─── 提示文 ───

京都には「会館飲み」ちゅう飲み方がある。店が並ぶ飲食ビル、ビルいうてもせいぜい2階建ての古びた建物に小さいお店がぎっしり並んでて、たいてい○○会館という名前がついている。ザ・昭和の香りがする飲食街である。そこをハシゴするのが「会館飲み」だ。中でも木屋町のたかせ会館、四条富小路上がるの四富会館、西院の折鶴会館、大宮の新宿会館は有名。その中の一つ、四富会館にある「てしま」さん。一番奥のすごく入りづらい店構えで6人ぐらいしか入れへんけど、大将に気に入られたら居心地良く過ごせる。私はほぼ年一ぐらいしか行かへんが、あたたかく迎えてくださるのだ。

メニューは和食で一品もあるけど、黙ってるとコースが出てくる。まずは、キャベツとおあげさんの炊いたん。けっこうたっぷりでてくるのでお腹が落ち着く。キャベツ高いときはしんどかったやろなぁ。いきなりカジュアルなおばんざいで始まるが、次の八寸は出汁巻き、鮭の粕漬け、なすの煮浸し、カリフラワーの酢漬け、旬のホタルイカ、ものすごく薄味でやらこうに炊いてある黒豆など。どれも味付けは上品である。そしてお出汁がようしゅんだおでん。

お造りは日によって違うが、この日はなんと大トロと平目。贅沢である。
いつやったか、分厚い河豚が出たこともあったなぁ。

寿司も日替わりやけど、鯖寿司やったらめちゃ嬉しい。この日も当たり!生っぽいきずしに白板昆布、鯖寿司はこうでないとアカン。締めすぎて白なった鯖やったら家でも出来るしね。ごはんはいつもやらかいが、お酢加減はええの。ここにまだ煮麺が出るんやけど、私はいつも寿司でギブアップ。お腹パンパンになる。以前はこのコースが1800円ぐらいやったが、さすがに2200円になってた。それでも安いわ。常連さんたちとも話が弾み、久しぶりやけど楽しい一時を過ごせた。コースにお酒4杯で4200円の安心価格もありがたい。ただし、あんまりきれいな感じとは違うし器も適当なので、そういうのに神経質な人には向かん。

たかせ会館のお気に入りは「よこやまろうそく」さん。いうて、ここも年一ぐらいしか行かへんけど(^_^;

大将の実家がろうそく屋さんなのでこんな屋号やけど、お出汁のおいしさがウリのお店。なのでまず、お猪口にお出汁が出てくる。それから小粋な突き出し。こういうちょこちょこいろいろ出てくるのん、大好き。こちらは日本酒のセレクトもすごく良いので、いろいろ相談しながら選ぶ。


お出汁がおいしいので、鴨まんじゅうのあんかけ、おでんじゃがいもと玉子のポテサラ、日本酒に合うなめろう。あぁお酒がススム。至福である。瓶ビール(赤星だよん)のあとはアテに合わせて日本酒を3杯ずつ。

〆はもちろん鯖寿司。ここもきずしが生っぽくて、〆加減がすごく好みなのだ。この日は激務で、仕事の友人とくたびれ果てて辿り着いたんやけど、ほっこりしたわ。よこやまろうそくさんはお酒を飲むと一人5000円弱というところ。この場所から考えたら妥当やわね。


おまけのサイゼリヤ。どっこも行くとこないわぁ…あ、サイゼリヤにしよ。ちゅうことで寺町の角にあるサイゼリヤ。時間が遅いと一人飲みのお客さんが多い。赤白ワイン飲んで、エスカルゴ、フォカッチャ、オニオングラタンスープ、小エビサラダ…また腹いっぱいになってしもた(^_^; スープがおいしかったな。これで1500円ほどって、毎度のことながら信じられへん。

─── 生データ ───

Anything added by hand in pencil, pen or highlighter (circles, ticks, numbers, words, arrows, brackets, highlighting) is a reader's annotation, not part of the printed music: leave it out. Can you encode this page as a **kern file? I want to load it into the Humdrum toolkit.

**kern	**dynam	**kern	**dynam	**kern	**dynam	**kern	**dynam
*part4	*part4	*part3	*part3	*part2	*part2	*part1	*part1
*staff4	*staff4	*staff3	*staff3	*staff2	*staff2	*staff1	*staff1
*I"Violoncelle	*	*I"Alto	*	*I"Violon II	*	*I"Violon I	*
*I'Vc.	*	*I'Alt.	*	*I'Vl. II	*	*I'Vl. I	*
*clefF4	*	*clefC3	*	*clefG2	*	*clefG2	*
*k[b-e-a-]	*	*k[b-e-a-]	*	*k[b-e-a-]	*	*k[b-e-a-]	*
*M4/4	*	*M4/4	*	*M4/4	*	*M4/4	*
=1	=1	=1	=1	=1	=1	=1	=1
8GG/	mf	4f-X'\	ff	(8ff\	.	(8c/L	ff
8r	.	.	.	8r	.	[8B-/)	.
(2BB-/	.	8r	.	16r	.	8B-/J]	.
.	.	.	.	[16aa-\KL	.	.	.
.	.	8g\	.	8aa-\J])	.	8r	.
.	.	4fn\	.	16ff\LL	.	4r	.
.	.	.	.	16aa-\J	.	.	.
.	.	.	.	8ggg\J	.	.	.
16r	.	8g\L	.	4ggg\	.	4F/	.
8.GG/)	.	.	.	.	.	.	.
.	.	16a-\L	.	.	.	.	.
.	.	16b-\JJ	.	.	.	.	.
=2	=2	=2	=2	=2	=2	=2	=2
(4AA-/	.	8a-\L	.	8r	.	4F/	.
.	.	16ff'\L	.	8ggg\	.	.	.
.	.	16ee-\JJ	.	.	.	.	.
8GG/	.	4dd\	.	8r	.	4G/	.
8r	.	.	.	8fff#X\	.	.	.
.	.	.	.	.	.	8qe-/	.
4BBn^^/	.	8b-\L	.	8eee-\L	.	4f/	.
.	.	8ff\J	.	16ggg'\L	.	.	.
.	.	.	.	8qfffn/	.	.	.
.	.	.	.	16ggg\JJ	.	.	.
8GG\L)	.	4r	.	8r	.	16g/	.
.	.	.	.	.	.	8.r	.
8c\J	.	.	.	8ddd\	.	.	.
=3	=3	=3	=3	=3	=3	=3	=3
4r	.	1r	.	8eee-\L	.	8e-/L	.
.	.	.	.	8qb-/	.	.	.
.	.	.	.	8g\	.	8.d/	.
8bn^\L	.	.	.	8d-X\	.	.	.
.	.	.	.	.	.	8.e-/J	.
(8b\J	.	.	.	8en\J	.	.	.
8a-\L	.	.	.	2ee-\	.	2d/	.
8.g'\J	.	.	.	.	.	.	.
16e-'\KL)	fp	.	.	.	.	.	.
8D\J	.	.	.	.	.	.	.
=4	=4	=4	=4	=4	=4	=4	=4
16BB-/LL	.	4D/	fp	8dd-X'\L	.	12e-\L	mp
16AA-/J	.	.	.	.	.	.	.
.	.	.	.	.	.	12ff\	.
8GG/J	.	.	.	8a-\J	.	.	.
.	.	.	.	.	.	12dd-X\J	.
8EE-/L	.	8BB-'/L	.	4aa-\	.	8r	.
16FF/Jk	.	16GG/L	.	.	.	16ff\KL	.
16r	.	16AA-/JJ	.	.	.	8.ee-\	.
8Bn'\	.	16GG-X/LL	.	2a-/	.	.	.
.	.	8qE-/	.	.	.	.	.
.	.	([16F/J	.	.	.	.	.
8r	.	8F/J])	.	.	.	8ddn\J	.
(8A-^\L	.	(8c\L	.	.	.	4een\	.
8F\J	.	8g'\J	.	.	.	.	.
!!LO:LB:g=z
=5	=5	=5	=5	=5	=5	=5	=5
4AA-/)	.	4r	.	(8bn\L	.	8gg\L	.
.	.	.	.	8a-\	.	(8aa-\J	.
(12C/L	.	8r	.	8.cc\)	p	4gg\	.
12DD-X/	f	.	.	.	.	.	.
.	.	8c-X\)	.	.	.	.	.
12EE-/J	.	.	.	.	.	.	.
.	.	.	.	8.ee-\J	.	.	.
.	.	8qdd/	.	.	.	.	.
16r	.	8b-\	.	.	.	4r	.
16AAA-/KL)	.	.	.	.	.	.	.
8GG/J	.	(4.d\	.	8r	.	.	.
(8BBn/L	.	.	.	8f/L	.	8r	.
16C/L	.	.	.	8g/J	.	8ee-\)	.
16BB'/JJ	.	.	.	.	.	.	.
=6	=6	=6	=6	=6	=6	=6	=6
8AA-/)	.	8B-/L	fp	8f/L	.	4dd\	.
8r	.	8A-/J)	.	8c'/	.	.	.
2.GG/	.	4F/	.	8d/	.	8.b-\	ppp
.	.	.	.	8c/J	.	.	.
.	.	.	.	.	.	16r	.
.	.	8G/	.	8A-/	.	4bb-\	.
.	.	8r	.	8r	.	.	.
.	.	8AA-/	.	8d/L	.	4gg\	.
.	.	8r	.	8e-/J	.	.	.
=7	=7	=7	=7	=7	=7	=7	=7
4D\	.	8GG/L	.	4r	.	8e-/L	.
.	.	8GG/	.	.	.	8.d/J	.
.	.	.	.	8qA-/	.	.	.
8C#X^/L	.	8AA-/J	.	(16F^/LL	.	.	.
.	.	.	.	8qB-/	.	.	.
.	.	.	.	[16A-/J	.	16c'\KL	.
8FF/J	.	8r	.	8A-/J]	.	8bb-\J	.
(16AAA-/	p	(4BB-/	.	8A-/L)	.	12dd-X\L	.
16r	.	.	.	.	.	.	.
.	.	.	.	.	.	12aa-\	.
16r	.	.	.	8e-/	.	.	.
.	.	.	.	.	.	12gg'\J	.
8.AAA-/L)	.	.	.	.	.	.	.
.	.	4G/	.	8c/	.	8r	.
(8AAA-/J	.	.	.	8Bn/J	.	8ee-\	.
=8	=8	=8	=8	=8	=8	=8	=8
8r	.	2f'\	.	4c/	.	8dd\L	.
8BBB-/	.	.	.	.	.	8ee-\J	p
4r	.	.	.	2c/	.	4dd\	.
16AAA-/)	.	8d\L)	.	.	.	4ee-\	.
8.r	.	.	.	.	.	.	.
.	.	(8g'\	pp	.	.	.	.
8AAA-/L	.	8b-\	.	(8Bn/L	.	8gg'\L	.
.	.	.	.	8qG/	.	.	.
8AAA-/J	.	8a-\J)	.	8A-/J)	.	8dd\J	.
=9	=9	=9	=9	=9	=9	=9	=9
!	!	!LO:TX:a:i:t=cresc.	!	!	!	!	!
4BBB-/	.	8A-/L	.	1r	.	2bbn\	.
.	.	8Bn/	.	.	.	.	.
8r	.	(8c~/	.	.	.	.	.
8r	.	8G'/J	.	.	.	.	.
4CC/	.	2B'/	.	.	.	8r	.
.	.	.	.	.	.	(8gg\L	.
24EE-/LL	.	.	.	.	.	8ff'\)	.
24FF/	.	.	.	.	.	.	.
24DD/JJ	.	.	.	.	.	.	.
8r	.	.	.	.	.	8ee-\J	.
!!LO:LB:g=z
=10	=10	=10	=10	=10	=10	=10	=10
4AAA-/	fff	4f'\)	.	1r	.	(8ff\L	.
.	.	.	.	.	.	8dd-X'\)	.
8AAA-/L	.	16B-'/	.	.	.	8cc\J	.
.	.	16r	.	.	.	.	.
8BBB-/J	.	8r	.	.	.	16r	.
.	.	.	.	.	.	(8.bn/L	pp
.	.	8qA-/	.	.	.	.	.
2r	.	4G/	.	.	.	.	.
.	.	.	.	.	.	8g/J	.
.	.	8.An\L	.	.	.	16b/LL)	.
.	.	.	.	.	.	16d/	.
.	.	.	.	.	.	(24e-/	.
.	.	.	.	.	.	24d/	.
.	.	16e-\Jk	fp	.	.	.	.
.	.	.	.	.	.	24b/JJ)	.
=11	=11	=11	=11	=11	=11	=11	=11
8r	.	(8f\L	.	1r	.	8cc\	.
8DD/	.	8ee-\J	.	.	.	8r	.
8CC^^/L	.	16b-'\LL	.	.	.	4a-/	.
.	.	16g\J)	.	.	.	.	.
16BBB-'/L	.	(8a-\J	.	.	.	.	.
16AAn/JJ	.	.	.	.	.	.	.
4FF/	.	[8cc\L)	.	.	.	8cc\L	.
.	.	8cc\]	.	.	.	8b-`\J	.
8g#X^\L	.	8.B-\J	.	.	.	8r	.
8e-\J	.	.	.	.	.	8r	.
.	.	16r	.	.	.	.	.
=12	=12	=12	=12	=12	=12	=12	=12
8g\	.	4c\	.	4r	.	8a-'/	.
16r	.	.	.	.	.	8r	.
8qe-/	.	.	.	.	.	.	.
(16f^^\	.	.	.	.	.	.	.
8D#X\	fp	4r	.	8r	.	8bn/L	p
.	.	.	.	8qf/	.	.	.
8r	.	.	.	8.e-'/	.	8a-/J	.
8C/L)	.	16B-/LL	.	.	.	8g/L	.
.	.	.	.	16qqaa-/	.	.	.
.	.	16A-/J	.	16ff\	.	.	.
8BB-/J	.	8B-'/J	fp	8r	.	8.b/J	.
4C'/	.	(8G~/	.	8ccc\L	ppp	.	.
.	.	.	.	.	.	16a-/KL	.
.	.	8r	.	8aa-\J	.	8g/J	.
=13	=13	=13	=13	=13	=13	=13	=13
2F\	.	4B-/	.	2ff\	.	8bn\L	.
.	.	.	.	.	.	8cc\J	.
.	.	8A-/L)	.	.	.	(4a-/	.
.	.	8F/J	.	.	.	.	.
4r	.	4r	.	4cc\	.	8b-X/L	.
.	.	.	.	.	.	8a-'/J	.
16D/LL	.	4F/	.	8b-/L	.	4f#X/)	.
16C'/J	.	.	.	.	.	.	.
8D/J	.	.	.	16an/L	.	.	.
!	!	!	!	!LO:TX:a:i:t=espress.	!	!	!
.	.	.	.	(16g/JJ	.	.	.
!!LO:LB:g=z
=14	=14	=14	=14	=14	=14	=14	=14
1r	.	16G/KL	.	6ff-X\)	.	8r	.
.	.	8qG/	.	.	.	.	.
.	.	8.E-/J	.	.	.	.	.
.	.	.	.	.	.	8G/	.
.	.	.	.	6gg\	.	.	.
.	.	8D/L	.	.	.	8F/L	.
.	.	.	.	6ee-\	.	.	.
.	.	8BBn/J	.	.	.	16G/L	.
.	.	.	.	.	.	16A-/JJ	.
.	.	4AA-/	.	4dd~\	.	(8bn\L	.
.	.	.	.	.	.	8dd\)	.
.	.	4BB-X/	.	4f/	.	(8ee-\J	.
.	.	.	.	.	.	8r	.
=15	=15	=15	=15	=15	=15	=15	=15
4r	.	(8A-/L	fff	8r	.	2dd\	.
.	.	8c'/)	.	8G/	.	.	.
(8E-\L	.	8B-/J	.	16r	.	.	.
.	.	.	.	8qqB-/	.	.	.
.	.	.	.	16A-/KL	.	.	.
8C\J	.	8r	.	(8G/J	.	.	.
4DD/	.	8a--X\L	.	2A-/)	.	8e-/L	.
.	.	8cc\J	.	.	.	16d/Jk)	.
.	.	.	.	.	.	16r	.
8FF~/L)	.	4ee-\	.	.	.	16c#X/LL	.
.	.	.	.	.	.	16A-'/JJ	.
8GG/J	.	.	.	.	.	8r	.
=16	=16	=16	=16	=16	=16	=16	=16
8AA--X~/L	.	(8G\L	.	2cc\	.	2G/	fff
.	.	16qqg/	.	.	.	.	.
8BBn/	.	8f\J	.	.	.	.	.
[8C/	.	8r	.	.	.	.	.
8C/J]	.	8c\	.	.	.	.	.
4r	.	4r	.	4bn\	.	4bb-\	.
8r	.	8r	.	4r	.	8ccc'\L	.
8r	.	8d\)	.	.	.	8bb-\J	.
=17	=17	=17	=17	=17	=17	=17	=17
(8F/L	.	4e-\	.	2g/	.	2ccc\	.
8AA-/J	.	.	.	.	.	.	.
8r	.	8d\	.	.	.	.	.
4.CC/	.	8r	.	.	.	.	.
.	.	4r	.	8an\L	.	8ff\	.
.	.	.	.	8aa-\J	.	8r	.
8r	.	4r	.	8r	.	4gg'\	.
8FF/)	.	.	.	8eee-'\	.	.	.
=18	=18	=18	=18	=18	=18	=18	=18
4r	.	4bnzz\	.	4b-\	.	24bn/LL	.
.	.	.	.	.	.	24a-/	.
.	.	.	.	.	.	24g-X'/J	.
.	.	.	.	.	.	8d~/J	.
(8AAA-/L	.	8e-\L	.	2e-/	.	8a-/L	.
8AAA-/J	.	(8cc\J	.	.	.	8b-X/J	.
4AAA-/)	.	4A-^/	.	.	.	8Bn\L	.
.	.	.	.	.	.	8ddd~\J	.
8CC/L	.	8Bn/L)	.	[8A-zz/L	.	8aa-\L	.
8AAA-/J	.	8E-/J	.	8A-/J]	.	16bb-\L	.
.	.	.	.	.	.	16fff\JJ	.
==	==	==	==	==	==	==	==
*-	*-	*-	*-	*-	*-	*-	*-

───

• 情報の活用:
1. 会館飲みについての文章を読み、次の問いに答えなさい。
(a) 四富会館の「てしま」は、何人ぐらい入れる店か。
(b) 「てしま」のコースは、以前はいくらぐらいで、この日はいくらになっていたか。
(c) 「よこやまろうそく」という屋号は、なぜついているか。
2. 会館飲みについての文章にある「大将の実家がろうそく屋さんなのでこんな屋号やけど、お出汁のおいしさがウリのお店。」を英語に訳しなさい。
3. 会館飲みについての文章の「寿司も日替わりやけど、鯖寿司」から「場所から考えたら妥当やわね。」までを、すべて書き写しなさい。

• 課題の解答:
1.
(a) 6人ぐらい。
(b) 以前は1800円ぐらいで、この日は2200円になっていた。
(c) 大将の実家がろうそく屋さんだから。

2. The shop has this name because the owner's family runs a candle shop, but its selling point is its delicious dashi.

3.
寿司も日替わりやけど、鯖寿司やったらめちゃ嬉しい。この日も当たり!生っぽいきずしに白板昆布、鯖寿司はこうでないとアカン。締めすぎて白なった鯖やったら家でも出来るしね。ごはんはいつもやらかいが、お酢加減はええの。ここにまだ煮麺が出るんやけど、私はいつも寿司でギブアップ。お腹パンパンになる。以前はこのコースが1800円ぐらいやったが、さすがに2200円になってた。それでも安いわ。常連さんたちとも話が弾み、久しぶりやけど楽しい一時を過ごせた。コースにお酒4杯で4200円の安心価格もありがたい。ただし、あんまりきれいな感じとは違うし器も適当なので、そういうのに神経質な人には向かん。

たかせ会館のお気に入りは「よこやまろうそく」さん。いうて、ここも年一ぐらいしか行かへんけど(^_^;

大将の実家がろうそく屋さんなのでこんな屋号やけど、お出汁のおいしさがウリのお店。なのでまず、お猪口にお出汁が出てくる。それから小粋な突き出し。こういうちょこちょこいろいろ出てくるのん、大好き。こちらは日本酒のセレクトもすごく良いので、いろいろ相談しながら選ぶ。


お出汁がおいしいので、鴨まんじゅうのあんかけ、おでんじゃがいもと玉子のポテサラ、日本酒に合うなめろう。あぁお酒がススム。至福である。瓶ビール(赤星だよん)のあとはアテに合わせて日本酒を3杯ずつ。

〆はもちろん鯖寿司。ここもきずしが生っぽくて、〆加減がすごく好みなのだ。この日は激務で、仕事の友人とくたびれ果てて辿り着いたんやけど、ほっこりしたわ。よこやまろうそくさんはお酒を飲むと一人5000円弱というところ。この場所から考えたら妥当やわね。